Treatment is to reduce blood viscosity. Withdrawing blood by periodically to reduce RBC volume. Low dose aspirin may control the high platelet counts and suppression of bone marrow function with meds hydroxyurea controls the elevated WC count.
Secondary results from a physiologic inc in the level of erythropoietin, commonly as a compensatory response to hypoxia. Conditions for causing hypoxia include living at high altitudes, chronic heart and lung disease and smoking. The resultant release of erythropoietin by the kidney causes the inc formation of RBC in the bone marrow. Neoplasms that secrete erythropoietin may also cause secondary polycythemia.

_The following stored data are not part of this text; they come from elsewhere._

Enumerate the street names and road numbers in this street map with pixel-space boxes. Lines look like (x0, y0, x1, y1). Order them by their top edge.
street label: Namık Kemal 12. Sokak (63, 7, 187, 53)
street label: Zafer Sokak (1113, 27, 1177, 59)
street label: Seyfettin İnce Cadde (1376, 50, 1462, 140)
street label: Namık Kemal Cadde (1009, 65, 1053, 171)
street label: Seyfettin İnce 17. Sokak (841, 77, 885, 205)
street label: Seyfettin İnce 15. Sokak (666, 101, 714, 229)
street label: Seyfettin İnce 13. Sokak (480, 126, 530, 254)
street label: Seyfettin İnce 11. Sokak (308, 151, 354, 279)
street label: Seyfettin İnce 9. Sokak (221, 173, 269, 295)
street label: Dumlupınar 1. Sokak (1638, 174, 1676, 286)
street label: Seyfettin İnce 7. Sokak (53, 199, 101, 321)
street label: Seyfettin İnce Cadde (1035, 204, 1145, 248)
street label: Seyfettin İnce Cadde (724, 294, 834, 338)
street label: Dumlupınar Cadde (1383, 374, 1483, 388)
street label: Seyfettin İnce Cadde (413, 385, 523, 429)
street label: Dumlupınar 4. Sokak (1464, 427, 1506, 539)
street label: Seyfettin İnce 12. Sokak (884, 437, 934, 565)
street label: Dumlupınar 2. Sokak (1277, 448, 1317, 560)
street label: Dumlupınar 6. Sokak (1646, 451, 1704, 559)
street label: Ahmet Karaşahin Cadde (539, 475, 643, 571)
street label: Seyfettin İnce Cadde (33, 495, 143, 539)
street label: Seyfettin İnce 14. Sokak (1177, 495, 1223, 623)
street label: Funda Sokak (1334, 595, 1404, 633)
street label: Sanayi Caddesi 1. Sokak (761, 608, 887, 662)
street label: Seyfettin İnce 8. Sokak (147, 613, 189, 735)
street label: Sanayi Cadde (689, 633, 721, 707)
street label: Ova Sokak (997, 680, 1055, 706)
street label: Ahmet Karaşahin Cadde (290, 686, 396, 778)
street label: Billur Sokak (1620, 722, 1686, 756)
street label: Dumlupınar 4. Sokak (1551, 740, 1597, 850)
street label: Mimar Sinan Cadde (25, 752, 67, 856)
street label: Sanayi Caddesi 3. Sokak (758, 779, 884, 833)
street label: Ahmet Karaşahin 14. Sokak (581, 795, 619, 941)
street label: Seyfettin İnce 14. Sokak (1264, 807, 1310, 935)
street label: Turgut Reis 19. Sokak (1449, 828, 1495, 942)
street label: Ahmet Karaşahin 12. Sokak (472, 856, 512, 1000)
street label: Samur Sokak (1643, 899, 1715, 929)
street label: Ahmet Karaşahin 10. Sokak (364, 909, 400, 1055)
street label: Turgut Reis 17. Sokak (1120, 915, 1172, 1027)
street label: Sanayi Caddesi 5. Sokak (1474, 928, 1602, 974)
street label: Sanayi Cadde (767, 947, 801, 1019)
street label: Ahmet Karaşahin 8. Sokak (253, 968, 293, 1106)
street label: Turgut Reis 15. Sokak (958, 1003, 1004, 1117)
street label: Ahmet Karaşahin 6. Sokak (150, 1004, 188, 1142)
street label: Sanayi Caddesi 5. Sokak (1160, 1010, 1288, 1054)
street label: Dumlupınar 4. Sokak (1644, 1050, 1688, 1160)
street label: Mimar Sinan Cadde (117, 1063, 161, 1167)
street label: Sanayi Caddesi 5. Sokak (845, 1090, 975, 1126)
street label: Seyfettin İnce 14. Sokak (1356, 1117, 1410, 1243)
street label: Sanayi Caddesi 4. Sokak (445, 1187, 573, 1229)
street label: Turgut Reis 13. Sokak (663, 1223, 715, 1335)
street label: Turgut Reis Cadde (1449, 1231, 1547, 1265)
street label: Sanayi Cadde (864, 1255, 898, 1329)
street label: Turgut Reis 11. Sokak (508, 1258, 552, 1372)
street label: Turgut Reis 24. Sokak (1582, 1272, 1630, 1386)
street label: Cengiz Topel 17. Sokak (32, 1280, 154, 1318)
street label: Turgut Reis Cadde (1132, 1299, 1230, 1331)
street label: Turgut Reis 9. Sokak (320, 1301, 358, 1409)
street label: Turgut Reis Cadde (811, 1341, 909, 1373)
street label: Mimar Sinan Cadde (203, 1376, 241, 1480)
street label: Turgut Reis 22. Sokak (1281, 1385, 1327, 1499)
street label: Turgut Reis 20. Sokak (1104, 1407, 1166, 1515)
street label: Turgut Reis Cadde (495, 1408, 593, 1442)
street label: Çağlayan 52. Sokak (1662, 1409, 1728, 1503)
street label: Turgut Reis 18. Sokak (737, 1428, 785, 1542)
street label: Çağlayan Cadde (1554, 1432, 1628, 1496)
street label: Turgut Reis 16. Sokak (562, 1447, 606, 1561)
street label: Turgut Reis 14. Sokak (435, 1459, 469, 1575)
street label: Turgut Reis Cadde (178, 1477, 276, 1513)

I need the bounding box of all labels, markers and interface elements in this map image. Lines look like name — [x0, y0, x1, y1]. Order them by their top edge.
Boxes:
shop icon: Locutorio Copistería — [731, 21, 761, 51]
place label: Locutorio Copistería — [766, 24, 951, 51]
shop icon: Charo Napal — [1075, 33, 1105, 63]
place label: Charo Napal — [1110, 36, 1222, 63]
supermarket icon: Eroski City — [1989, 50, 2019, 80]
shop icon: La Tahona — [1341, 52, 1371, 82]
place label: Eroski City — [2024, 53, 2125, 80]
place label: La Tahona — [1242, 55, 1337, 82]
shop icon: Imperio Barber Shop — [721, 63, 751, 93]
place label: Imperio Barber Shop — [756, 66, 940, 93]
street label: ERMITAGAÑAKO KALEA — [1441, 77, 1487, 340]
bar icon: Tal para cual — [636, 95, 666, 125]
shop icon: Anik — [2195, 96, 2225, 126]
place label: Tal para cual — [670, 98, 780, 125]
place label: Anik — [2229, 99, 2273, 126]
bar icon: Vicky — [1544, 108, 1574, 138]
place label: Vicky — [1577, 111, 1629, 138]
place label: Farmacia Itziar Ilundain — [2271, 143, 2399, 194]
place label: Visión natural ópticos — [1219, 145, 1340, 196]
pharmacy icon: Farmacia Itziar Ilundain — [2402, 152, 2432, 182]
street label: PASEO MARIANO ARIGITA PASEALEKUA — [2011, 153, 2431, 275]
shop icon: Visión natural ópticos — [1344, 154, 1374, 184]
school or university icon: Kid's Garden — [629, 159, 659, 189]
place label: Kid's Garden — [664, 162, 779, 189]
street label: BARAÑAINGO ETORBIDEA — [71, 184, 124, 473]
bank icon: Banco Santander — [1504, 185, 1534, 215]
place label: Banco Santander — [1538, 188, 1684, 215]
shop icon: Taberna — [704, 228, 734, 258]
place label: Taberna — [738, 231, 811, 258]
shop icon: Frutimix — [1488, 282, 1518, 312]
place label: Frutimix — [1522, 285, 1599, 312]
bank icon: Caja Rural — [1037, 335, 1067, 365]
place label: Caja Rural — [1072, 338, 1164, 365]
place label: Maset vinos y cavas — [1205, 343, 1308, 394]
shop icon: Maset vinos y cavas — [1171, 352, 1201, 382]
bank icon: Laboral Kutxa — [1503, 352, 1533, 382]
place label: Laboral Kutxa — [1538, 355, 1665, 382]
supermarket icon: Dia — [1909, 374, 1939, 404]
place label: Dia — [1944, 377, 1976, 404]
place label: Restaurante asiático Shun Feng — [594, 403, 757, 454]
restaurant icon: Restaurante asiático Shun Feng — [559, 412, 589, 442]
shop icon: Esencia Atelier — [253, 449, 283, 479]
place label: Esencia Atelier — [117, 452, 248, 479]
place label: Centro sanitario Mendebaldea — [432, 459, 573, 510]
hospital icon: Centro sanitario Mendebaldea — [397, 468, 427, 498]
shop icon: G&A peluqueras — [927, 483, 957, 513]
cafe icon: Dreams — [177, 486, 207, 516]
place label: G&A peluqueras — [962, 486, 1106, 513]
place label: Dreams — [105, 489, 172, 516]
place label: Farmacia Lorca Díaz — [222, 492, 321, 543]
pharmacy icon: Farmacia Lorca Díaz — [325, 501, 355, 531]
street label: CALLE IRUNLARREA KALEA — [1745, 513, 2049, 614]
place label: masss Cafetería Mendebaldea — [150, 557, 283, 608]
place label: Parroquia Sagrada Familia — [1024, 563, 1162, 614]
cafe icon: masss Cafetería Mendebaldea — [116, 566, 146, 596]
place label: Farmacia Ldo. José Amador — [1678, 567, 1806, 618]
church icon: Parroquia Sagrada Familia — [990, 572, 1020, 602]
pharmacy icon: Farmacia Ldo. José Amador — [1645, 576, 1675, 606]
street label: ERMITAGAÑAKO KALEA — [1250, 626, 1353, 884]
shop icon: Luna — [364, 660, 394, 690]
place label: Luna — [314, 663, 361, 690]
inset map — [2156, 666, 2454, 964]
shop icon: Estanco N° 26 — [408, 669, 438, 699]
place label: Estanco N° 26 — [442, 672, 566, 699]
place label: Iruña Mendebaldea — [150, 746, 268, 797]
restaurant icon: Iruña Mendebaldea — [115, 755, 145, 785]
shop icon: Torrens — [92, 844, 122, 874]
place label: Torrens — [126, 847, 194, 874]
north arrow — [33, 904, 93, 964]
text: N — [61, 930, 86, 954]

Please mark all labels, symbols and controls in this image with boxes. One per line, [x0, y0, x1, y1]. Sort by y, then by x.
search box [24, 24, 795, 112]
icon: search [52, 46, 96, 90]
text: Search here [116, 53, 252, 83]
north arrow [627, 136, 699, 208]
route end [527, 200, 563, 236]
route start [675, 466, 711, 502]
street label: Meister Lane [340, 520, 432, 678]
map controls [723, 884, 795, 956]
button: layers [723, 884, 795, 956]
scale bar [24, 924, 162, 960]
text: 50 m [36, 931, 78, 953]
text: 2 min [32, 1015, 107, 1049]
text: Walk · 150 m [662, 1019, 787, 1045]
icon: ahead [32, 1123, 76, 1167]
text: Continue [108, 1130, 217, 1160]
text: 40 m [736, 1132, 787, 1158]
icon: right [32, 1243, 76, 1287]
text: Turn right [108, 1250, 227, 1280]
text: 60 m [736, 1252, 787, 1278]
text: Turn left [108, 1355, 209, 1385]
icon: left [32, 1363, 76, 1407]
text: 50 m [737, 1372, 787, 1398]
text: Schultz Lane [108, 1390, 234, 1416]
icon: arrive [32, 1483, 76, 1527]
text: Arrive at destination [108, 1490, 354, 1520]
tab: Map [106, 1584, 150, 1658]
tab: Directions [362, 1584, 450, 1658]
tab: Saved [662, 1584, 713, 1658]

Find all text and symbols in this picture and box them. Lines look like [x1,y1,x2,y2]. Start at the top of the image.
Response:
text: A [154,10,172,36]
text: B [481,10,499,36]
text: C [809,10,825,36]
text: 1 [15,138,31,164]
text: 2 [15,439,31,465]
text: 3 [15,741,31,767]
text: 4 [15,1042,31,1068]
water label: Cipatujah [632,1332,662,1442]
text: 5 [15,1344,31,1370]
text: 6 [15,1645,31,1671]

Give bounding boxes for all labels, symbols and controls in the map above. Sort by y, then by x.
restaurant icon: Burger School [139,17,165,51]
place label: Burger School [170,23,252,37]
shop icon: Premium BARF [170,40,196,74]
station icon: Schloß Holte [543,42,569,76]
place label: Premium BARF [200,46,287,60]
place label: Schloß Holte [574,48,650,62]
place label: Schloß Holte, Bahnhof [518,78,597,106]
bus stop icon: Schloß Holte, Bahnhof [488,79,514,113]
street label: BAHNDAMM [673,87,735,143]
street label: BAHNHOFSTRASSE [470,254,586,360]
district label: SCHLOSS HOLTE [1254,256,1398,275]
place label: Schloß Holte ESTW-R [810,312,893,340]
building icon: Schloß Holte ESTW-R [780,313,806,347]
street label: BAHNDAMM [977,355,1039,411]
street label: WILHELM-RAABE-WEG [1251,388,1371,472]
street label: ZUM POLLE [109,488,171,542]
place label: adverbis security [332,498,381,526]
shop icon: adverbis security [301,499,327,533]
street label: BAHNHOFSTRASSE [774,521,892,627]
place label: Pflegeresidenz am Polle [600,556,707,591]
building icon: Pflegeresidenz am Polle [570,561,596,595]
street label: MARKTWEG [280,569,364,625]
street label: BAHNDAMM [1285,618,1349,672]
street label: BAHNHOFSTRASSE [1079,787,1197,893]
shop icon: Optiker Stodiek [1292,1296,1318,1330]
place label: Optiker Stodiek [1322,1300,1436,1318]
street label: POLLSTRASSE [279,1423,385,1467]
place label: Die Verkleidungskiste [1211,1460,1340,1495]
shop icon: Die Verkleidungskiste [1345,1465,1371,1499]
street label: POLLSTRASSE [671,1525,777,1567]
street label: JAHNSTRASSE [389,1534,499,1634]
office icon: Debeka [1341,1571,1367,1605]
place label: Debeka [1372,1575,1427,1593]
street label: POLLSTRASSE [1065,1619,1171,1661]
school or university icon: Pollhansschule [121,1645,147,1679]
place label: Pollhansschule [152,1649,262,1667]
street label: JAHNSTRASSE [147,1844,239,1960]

Kidney disease as hydronephrosis or renal cysts may obstruct blood flow, cause hypoxia and lead to an inc in erythropoietin as well.
Treatment focuses on relieving hypoxia. Continuous low flow oxygen therapy can be used to correct hypoxia in COPD. This form of treatment is thought to relieve the pulmonary hypertension and polycythemia and to delay the onset of right heart failure due to lung disease.